Here’s how it works: place the tip of your tongue against the tissue just behind your upper front teeth and exhale out of your mouth. Then inhale through your nose for a count of four, hold your breath for a count of seven, and breathe out through your mouth for a count of eight. (Your exhale should make a whooshing sound.) Repeat that cycle a total of four times.
The technique was developed by Andrew Weil, MD, a leading integrative medicine expert, and it’s based on the concepts of pranayama yoga. Dr. Weil describes it as a “relaxing breath,” and for good reason — it’s known to calm jittery nerves and relax your racing mind, making it a perfect exercise to do right before bed, especially if you have trouble falling asleep.
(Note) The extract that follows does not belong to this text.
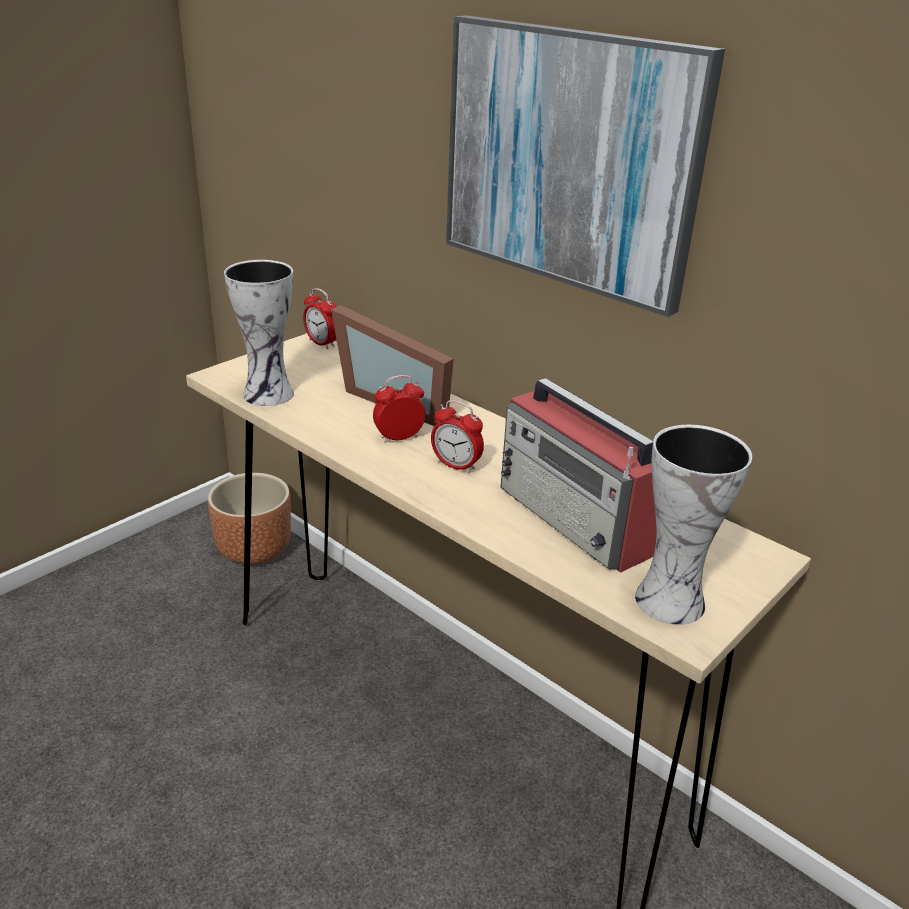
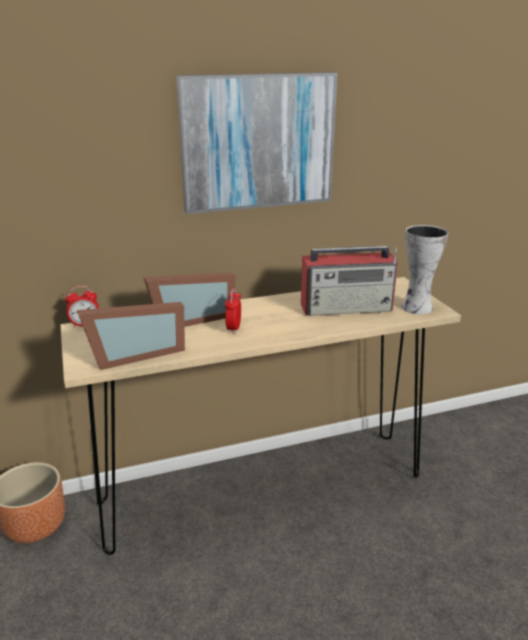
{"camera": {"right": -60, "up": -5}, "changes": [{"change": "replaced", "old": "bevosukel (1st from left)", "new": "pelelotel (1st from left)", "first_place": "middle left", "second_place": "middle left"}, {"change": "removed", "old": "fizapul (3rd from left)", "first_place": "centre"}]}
I was in the throes of a stressful week when I decided to try it. I had experienced a string of restless nights, and no matter what I did, I couldn’t get tired enough to actually doze off. The more I tried to go to bed, the more my mind wanted to stay awake.
And I’ll admit that I was worried that this technique, too, would fail. The first night I tried it I realised that I was becoming too aware of my breath, which only made me feel more awake. But after loosening my focus, my breathing eventually became more like background noise, and my thoughts became more fluid. I must have fallen asleep in about two minutes; I don’t think I did the exercise more than a couple times. Later on in the week, when I woke up randomly at 4 a.m., I tried it again and — like magic — it worked!
If you are having trouble falling asleep, or simply feel anxious or nervous, I highly recommend that you give it a try. What could it hurt?